Le ministre allemand de la Justice, Marco Buschmann, avait invité en novembre les ministres de la Justice des pays du G7 à une conférence à Berlin afin de discuter de la manière dont les crimes de guerre pourraient être poursuivis plus efficacement à l’avenir.

Récemment, le politicien du FDP a présenté un document de référence pour une réforme du droit pénal international et du code de procédure pénale. Il s’agit entre autres de combler les lacunes en matière de punissabilité et de renforcer les droits des victimes. Le ministre de la Justice souhaite que l’esclavage sexuel soit considéré comme une nouvelle infraction et que les victimes de crimes de guerre puissent se constituer partie civile dans les procédures allemandes.

Enquêtes internationales

Le gouvernement ukrainien a récemment demandé la mise en place d’un tribunal spécial chargé de poursuivre les crimes de guerre, par exemple par les Nations unies. Mais le gouvernement fédéral voit cette proposition d’un œil plutôt critique, craignant qu’elle n’affaiblisse l’institution qu’est le Tribunal pénal international de La Haye, aux Pays-Bas, qui a été créée spécialement pour juger de tels crimes. Plus de 120 pays reconnaissent la légitimité de la Cour pénale, mais la Russie, les Etats-Unis et la Chine n’en font pas partie.
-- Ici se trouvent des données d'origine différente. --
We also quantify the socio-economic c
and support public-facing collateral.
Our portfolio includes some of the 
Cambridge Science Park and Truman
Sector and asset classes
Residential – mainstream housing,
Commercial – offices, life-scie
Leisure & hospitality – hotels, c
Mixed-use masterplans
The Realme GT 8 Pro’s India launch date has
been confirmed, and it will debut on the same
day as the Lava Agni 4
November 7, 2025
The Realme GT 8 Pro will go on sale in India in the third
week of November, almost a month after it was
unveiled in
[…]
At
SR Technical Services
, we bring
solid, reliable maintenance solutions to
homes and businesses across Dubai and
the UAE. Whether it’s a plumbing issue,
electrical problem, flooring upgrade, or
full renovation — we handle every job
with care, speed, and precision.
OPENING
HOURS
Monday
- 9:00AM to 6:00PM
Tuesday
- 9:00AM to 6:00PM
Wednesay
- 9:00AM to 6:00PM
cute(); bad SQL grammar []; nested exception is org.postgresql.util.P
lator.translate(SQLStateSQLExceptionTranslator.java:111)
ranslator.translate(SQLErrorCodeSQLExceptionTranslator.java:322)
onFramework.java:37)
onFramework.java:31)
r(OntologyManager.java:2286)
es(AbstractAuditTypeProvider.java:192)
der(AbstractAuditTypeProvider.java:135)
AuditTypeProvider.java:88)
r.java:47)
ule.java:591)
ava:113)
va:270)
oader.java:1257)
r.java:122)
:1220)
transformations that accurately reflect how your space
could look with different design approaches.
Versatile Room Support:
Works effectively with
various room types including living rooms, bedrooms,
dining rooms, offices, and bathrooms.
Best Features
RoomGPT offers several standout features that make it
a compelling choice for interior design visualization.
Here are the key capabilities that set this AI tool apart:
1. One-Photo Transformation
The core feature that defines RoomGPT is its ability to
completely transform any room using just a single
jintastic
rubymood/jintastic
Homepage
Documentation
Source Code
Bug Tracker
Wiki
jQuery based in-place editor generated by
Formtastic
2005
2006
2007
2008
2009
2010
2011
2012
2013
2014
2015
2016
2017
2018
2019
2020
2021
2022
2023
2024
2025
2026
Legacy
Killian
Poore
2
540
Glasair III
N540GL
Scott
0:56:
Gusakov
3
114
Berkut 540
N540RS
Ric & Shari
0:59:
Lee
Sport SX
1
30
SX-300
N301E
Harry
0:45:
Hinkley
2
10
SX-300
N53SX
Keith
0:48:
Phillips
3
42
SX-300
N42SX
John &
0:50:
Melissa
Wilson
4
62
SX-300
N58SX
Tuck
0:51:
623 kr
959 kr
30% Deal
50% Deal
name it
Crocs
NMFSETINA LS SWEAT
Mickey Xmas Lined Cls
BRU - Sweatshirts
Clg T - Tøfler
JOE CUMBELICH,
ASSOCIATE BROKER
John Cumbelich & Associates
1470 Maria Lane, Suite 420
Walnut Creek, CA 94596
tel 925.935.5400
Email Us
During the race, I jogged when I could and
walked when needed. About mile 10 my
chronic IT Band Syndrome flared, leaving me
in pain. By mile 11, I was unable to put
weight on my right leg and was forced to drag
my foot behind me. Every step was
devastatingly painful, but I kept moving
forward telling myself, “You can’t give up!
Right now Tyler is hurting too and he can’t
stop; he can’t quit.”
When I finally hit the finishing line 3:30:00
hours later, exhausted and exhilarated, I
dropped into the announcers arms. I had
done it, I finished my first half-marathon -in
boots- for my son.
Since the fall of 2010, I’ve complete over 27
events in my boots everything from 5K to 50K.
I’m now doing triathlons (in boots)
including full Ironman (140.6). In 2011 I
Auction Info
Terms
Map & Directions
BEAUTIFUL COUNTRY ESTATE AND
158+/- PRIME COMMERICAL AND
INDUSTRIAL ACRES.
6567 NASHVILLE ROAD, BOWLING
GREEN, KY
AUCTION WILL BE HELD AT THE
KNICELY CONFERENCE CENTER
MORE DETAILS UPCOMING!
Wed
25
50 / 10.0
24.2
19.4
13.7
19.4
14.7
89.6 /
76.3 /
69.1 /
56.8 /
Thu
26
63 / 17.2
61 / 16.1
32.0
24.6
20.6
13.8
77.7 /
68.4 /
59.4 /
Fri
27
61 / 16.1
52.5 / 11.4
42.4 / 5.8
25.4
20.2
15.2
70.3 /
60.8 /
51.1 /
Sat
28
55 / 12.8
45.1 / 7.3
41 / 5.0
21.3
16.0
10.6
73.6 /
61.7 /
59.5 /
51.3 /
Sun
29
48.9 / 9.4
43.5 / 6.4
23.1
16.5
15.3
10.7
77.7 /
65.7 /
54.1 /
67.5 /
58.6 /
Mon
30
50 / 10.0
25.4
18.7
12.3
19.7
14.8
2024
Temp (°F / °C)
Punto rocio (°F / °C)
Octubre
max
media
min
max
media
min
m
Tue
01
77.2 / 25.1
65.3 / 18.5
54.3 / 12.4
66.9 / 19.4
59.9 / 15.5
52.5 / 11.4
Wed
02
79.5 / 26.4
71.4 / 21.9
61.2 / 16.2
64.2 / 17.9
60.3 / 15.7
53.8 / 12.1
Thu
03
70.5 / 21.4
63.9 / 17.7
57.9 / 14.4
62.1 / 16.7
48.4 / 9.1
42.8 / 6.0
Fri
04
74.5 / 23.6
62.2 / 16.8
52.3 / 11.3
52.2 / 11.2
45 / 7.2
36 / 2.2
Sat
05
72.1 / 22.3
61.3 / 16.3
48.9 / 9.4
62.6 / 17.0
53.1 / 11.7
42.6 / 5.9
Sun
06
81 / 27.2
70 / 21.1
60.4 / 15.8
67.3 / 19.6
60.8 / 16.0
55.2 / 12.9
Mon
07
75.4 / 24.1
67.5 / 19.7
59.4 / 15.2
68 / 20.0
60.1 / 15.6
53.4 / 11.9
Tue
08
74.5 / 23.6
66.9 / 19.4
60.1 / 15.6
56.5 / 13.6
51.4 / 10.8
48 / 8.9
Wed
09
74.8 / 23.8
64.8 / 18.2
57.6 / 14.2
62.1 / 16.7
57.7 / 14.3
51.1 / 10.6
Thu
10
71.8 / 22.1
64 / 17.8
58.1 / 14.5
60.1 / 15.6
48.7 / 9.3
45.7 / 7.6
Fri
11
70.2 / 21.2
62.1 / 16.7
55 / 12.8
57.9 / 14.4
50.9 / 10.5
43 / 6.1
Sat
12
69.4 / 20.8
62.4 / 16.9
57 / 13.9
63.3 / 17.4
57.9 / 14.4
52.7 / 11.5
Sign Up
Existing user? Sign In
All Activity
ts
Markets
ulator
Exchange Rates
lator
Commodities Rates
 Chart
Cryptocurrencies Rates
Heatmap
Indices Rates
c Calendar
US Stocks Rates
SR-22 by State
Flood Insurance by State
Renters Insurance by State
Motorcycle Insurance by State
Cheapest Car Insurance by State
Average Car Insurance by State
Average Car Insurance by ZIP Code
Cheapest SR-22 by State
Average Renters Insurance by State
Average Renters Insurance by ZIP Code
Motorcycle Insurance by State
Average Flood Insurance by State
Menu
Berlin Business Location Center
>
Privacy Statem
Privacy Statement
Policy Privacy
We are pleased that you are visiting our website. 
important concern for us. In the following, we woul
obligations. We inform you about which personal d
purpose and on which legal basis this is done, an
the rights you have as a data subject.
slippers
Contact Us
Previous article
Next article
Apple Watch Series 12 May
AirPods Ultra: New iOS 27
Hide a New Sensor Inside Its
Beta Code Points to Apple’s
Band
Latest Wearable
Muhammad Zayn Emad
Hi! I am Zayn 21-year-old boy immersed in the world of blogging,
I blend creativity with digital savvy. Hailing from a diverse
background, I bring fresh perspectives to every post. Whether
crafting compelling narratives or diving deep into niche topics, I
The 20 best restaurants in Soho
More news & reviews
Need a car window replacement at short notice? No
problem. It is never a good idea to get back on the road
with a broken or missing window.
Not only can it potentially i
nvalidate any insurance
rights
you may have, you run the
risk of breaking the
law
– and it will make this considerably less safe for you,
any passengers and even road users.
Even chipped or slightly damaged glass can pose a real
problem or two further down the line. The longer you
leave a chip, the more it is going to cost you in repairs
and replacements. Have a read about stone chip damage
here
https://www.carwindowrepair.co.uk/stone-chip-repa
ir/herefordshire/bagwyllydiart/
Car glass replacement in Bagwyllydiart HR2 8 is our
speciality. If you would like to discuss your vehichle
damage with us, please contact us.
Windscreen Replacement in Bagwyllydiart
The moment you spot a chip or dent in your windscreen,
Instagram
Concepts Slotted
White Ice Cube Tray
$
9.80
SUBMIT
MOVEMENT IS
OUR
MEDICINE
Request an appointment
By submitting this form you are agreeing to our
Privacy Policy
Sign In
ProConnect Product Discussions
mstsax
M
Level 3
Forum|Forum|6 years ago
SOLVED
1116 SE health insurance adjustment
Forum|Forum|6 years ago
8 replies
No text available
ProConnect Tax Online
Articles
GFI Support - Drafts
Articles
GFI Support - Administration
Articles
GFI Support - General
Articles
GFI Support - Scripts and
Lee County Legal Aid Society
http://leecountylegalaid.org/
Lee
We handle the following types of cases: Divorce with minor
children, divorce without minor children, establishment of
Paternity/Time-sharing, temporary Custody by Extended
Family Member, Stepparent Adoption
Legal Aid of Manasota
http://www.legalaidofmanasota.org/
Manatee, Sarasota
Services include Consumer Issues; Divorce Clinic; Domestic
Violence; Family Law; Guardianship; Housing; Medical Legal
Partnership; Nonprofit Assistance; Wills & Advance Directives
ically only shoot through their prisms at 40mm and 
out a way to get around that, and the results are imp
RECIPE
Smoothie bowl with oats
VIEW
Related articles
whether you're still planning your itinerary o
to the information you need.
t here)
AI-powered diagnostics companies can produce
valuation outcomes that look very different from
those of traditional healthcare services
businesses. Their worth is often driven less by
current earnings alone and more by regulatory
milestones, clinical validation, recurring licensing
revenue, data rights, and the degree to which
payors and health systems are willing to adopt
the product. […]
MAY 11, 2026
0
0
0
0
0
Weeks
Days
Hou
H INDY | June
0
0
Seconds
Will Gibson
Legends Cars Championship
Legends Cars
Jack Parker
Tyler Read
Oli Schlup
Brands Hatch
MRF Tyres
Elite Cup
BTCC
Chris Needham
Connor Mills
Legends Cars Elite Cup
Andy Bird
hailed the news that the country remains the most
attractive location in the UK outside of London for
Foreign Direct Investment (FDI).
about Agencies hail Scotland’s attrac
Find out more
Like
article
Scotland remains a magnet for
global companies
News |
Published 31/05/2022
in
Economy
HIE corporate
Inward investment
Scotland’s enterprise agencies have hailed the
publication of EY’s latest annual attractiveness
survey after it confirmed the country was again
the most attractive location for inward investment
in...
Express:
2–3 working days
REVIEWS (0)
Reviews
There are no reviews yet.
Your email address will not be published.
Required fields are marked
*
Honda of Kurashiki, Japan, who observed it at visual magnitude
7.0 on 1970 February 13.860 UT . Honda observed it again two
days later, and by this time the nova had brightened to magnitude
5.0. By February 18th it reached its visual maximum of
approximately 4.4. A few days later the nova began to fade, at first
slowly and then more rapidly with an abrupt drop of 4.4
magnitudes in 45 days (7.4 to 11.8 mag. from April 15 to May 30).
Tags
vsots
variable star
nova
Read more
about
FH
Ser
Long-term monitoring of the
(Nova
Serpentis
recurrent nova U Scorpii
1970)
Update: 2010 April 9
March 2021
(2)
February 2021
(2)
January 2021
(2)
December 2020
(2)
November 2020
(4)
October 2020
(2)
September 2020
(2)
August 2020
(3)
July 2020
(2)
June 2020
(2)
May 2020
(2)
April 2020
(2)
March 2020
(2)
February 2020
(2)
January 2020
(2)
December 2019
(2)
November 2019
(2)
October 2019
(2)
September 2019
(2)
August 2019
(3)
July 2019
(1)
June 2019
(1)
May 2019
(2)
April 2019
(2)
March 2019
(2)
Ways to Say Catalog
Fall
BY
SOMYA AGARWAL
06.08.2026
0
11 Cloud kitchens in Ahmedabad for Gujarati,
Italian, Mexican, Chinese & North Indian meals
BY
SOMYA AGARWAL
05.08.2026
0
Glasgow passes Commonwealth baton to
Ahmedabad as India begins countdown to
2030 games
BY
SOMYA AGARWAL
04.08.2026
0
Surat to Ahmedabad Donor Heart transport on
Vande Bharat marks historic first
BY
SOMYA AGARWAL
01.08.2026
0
Le procureur en chef auprès de la Cour pénale internationale, le Britannique Karim Ahmad Khan, avait annoncé en 2022 une vaste enquête sur la guerre en Ukraine et avait envoyé ses procureurs dans le pays. En outre, les autorités judiciaires de plusieurs pays européens, dont l’Ukraine, la Pologne, la Lituanie, l’Estonie, la Slovaquie et la Lettonie, ont formé une équipe commune d’enquête (Joint Investigation Team, JIT) et ont annoncé qu’elles allaient échanger des renseignements.

La vice-présidente Kamala Harris a récemment déclaré lors d’un discours à la Conférence de Munich sur la sécurité que les autorités américaines accusaient désormais formellement la Russie de crimes contre l’humanité.

En Ukraine, un tankiste russe avait déjà été condamné à la prison à vie pour avoir tué des civils lors d’un premier procès en mai 2022. En deuxième instance, la peine a ensuite été ramenée à quinze ans.